Fuente: Matthew Henry’s Whole Bible Commentary

JOB – CHAPTER 17

JOB’S REPLY TO ELIPHAZ CONTINUED

Verses 1-16: .

Verse 1 is a further lament of Job that breath is corrupt, meaning his spirit is broken. He states that his days are extinct, like a light that has burned out; and he adds that the graves, (plural) to heighten the force, await his soon coming, Psa 88:3-4; Psa 31:12; Psa 42:7.

Verse 2 adds “are there not mockers with me?” instead of friends who show compassion? Job further asks if his age does not continue in their provocation. Are not his pretended friends repeatedly “poking” him, gouging him in the eye, provoking him with their unkind and unfounded accusations? he inquires, 1Sa 1:6. They were.

Verse 3 is a direct address of Job to the Lord to “laydown,” or become his pledge of security of his innocence, since his pretended friends had become his prodding adversaries. Ancient litigating parties had to lay down a sum before a trial. Job asks who it is that will strike hands with him, be his mediator-friend in his trial? Who, other than God, could do this for me? Job asks, Psa 119:122; Pro 6:1; Pro 17:18; Pro 22:26; Heb 7:22.

Verse 4 declares that the Lord had surely hid or withheld their heart (affections and intellect) of his friends from comprehending truth. Therefore he calls upon the Lord not to exalt them, or permit them to conquer in their dogged condemnations against him, Isa 6:9-10.

Verse 5 declares that one who engaged in, delivered up flattery to his friends, even the eyes of his children shall fail, as a matter of just, legal retribution, in the lives of his offspring, Exo 20:5; Gal 6:7-8.

Verse 6 declares that God has made him (Job) to be a byword of the people, as if he had been a superlative sinner, to earn the calamity and affliction that had come to him, Deu 28:37; Psa 69:11. And before the people he had now, with the accusations of his feigned friends, become as a tabret, an object of disgust, to be spit upon, in the face, Num 12:14; Mat 5:22.

- - - -

=== Task set ===
(1) Set down the passage of the Job 17 commentary from "Verse 4 declares" to "him, Isa 6:9-10.".
(2) Which scripture references does the Job 17 commentary cite in the paragraph beginning "Verse 3 is a direct address"? List them all.

=== Records supplied ===
- - - -

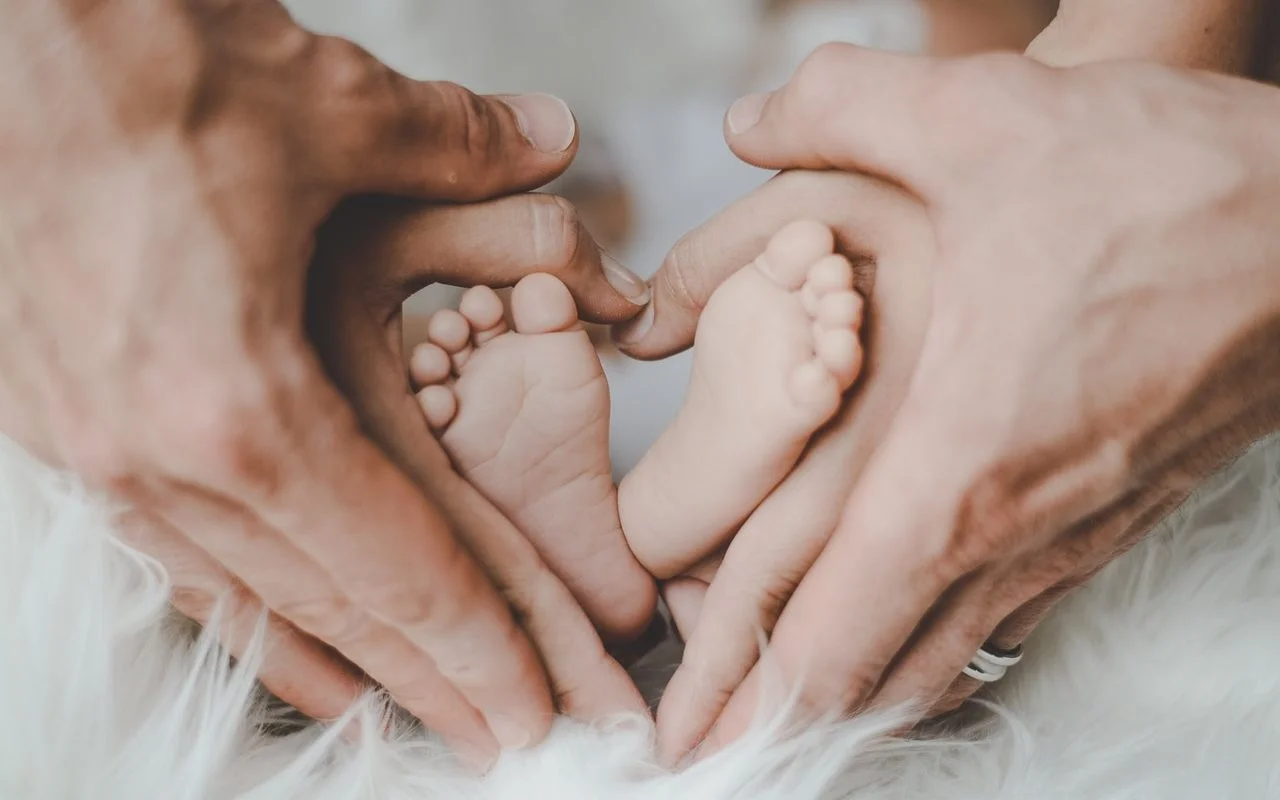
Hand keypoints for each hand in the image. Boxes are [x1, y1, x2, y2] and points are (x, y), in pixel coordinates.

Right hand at [0, 0, 644, 760]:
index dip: (479, 645)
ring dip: (334, 660)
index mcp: (241, 403)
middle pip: (329, 606)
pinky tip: (273, 630)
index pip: (397, 565)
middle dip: (428, 681)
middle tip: (502, 739)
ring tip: (404, 717)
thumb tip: (550, 143)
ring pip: (243, 593)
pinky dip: (238, 602)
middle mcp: (157, 455)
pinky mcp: (55, 418)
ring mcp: (94, 447)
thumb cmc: (135, 60)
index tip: (535, 707)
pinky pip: (166, 547)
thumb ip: (465, 149)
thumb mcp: (333, 107)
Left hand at [621, 46, 1279, 758]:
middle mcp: (1012, 529)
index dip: (739, 694)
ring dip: (854, 689)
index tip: (684, 743)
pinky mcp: (1114, 519)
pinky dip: (932, 644)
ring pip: (943, 660)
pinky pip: (1005, 618)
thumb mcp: (984, 117)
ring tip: (781, 706)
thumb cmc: (1167, 181)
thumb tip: (747, 116)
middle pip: (872, 678)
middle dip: (775, 719)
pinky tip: (902, 629)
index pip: (826, 632)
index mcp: (951, 463)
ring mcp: (1072, 536)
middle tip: (705, 749)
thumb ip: (839, 107)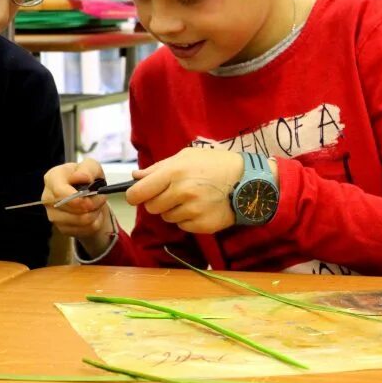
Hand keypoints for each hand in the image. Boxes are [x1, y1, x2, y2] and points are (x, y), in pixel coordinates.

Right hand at [41, 158, 113, 256]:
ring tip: (96, 205)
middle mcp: (48, 198)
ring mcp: (53, 215)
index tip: (91, 195)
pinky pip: (83, 230)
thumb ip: (87, 169)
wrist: (88, 195)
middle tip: (101, 197)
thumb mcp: (91, 166)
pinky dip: (93, 224)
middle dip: (92, 204)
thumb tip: (82, 177)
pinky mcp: (61, 228)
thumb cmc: (86, 177)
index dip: (76, 197)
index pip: (59, 192)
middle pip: (71, 208)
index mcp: (52, 178)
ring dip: (94, 214)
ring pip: (79, 221)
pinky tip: (92, 214)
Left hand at [126, 148, 246, 233]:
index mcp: (174, 172)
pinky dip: (187, 219)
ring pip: (166, 217)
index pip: (138, 192)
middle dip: (157, 201)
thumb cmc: (214, 165)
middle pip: (151, 207)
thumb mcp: (186, 156)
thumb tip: (136, 176)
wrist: (247, 181)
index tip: (136, 195)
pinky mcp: (202, 225)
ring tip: (191, 198)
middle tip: (172, 193)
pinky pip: (182, 226)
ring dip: (173, 210)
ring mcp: (193, 210)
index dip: (134, 195)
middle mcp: (182, 192)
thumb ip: (158, 168)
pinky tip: (200, 207)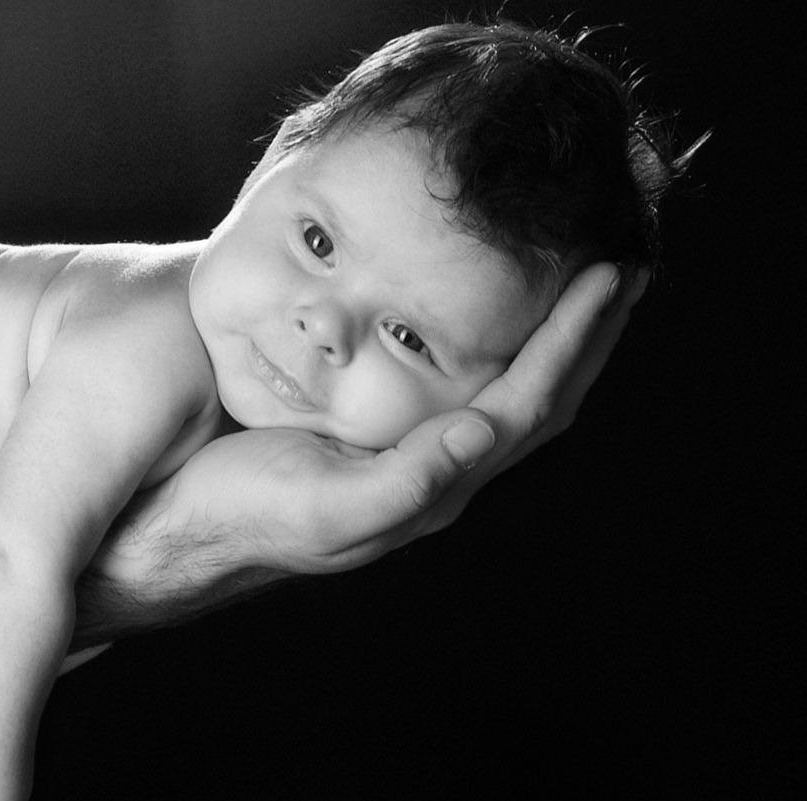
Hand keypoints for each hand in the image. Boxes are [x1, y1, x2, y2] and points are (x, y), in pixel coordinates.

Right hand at [134, 262, 644, 578]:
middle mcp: (436, 470)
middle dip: (589, 336)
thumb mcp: (321, 507)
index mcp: (431, 483)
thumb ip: (404, 483)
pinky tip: (490, 313)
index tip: (609, 273)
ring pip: (508, 391)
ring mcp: (411, 453)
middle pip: (540, 399)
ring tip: (581, 285)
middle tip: (626, 264)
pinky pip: (461, 383)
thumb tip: (480, 433)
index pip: (528, 402)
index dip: (573, 340)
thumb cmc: (239, 516)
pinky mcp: (379, 434)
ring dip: (553, 340)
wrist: (180, 530)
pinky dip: (496, 342)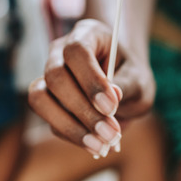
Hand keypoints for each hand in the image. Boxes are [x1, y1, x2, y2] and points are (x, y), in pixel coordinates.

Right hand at [28, 19, 154, 156]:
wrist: (122, 86)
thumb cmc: (131, 77)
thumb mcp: (140, 79)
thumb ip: (128, 84)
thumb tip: (113, 97)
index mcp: (86, 34)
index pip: (76, 50)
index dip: (90, 79)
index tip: (112, 106)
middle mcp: (60, 52)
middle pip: (55, 76)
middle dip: (82, 109)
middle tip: (111, 133)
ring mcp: (48, 76)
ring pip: (41, 98)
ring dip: (70, 126)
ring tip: (101, 145)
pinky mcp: (47, 102)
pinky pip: (50, 120)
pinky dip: (72, 136)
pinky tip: (96, 144)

- - - -

=== Replies ===
(1)
Verse 4 declares that the Lord had surely hid or withheld their heart (affections and intellect) of his friends from comprehending truth. Therefore he calls upon the Lord not to exalt them, or permit them to conquer in their dogged condemnations against him, Isa 6:9-10.

(2)
- Psa 119:122
- Pro 6:1
- Pro 17:18
- Pro 22:26
- Heb 7:22